特にパソコンやスマホが普及しだしてから、ブルーライトは話題になっています。
専門家問わず多くの人が、その有害性について議論していますが、一体どのようなエビデンスがあるのでしょうか?
この記事では、ブルーライトの影響を独自に検証し、その真相を明らかにしたいと思います。
また、有害性がある場合はその対策や、デマなら何故広がったかその理由についても考えてみたいと思います。
ブルーライトとは何か?
引用:ブルーライト研究会(http://blue-light.biz/)
ブルーライトは、波長が380~500nmと短く、エネルギーが高い青色の光です。(人の目は380~780nmの波長のみ見えます。)太陽光をはじめ、パソコンやスマホなどのデジタルデバイスの画面や、LED照明などから放出されます。

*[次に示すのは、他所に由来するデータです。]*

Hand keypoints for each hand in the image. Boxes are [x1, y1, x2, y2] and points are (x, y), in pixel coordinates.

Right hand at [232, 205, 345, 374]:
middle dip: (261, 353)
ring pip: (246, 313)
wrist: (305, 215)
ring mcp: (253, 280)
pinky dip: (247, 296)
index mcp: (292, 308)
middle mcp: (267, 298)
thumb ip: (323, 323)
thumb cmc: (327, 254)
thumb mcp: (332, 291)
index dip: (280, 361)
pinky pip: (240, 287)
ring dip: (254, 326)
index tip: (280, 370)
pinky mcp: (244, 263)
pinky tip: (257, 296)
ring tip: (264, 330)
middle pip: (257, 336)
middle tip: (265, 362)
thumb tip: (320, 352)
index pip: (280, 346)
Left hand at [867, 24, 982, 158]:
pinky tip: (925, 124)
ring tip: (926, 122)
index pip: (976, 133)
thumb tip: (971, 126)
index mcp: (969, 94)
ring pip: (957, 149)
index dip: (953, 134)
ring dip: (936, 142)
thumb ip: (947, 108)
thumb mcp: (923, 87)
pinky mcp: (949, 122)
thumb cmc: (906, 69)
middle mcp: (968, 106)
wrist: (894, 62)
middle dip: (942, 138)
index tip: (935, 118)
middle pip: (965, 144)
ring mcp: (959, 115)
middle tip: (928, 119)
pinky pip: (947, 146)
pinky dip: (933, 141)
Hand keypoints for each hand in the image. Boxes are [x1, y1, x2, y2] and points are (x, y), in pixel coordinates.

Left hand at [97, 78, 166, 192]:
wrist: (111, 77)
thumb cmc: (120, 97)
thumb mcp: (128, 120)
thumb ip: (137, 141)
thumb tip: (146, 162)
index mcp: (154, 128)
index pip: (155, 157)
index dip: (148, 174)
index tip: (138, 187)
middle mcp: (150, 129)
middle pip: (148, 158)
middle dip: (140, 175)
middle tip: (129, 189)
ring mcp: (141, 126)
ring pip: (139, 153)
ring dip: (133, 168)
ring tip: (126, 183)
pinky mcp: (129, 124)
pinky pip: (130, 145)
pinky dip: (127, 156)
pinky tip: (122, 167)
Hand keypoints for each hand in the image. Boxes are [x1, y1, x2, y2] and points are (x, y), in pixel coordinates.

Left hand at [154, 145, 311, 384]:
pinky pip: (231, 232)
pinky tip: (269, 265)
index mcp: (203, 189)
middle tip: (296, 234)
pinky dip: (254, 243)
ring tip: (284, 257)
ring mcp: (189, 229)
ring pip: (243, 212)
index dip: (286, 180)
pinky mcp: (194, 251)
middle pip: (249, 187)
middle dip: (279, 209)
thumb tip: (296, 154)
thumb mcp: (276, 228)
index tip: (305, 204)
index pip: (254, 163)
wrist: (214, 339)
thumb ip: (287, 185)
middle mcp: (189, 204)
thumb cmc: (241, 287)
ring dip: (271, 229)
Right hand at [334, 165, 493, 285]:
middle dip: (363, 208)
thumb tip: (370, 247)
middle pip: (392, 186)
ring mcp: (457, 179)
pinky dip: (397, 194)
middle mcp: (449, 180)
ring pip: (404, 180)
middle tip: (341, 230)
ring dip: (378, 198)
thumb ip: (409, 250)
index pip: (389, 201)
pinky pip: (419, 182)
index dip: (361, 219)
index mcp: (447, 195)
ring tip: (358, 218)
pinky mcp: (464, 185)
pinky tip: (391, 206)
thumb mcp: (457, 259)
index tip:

近年では、ブルーライトが眼の健康や睡眠に悪影響を与えるという報告が増えていますが、じつは、ブルーライトが目に悪いという決定的な科学的エビデンスは、いまのところないのが実情です。
ブルーライトの有害という主張
ブルーライトが有害であるという主張には、以下のようなエビデンスがあります。
睡眠への影響:短波長の青色光は、昼間に目覚めるために役立つ脳内ホルモンである「セロトニン」の分泌を促し、夜に眠りにつくために重要なホルモンである「メラトニン」の分泌を抑制します。「セロトニン」は通常太陽光を浴びることで、分泌が活発になります。
これにより、夜間にデジタルデバイスを使用すると、睡眠の質が低下する可能性があります。
眼の健康への影響:一部の研究では、ブルーライトが特定の波長で眼の網膜にダメージを与えることが示唆されています。これが網膜の老化を加速させ、加齢黄斑変性症(AMD)のリスクを高める可能性があります。
ブルーライトが有害ではないという主張
一方で、ブルーライトが有害ではないという主張もエビデンスがあります。
睡眠への影響に関する研究の限界:ブルーライトが睡眠に悪影響を与えるとされる研究も、状況や個人差によって結果が異なることが指摘されています。また、ブルーライトだけが睡眠の質に影響を与えるわけではなく、生活習慣やストレスなどの要因も関与していることが分かっています。
網膜への影響に関する研究の限界:網膜への影響に関する研究は、主に細胞レベルや動物実験に基づいています。これらの結果が人間にそのまま適用できるかどうかは、まだ明らかになっていません。また、実際にブルーライトが引き起こす網膜へのダメージは、自然な老化過程で発生するものと比較しても非常に小さいとされています。
有害とされる主張に基づく対策
もしブルーライトが有害であると考えるなら、以下の対策が役立つでしょう。
デジタルデバイスの使用を制限:寝る前のスマホやパソコンの使用を避けることで、睡眠の質を向上させることができます。
ブルーライトカット機能を活用:最近のスマホやパソコンの機能に、ブルーライトカットするものがあります。この機能をオンにすることで、ブルーライトの影響を軽減できます。
アイウェアを使用:ブルーライトカットのメガネやコンタクトレンズ、スマホの保護フィルムを使用することで、目を守ることができます。
ブルーライト有害説が広がった理由
ブルーライトが有害という主張が広まった理由には、以下の要因が考えられます。
デジタルデバイスの普及:スマホやパソコンの使用が一般的になり、過度にデジタルデバイスからのブルーライトに対する関心が高まりました。
メディアの報道:ブルーライトの有害性を訴える記事や番組が増え、一般の人々にもその危険性が認識されるようになりました。
商業的利益:ブルーライトカット製品の需要が高まることで、企業がその市場を拡大しようと試み、消費者に対してブルーライトの危険性をアピールすることが増えました。これにより、ブルーライトの有害性が過剰に広まることになりました。
結論:ブルーライトの真相はどうなのか?
現在の科学的エビデンスを見る限り、ブルーライトの有害性については確固たる結論が出ていません。一部の研究では有害性が示唆されているものの、他の研究ではその影響が限定的であることが示されています。
このため、ブルーライトが有害であると考える場合でも、過剰な対策を講じる必要はないでしょう。ただし、寝る前のデジタルデバイスの使用を控えるなど、健康的な生活習慣を維持することは重要です。
一方で、ブルーライトが有害であるという主張が広まった理由には、デジタルデバイスの普及やメディアの報道、商業的利益などが関与していることが考えられます。このことから、ブルーライトの問題に対しては、冷静な視点で情報を取り扱い、適切な対策を講じることが重要であることが分かります。
最後に、ブルーライトの影響に関する研究はまだ十分ではありません。今後も継続的に研究が行われ、より明確な結論が得られることが期待されます。それまでの間、我々は科学的なエビデンスに基づいて、適切な知識と対策を身につけることが重要です。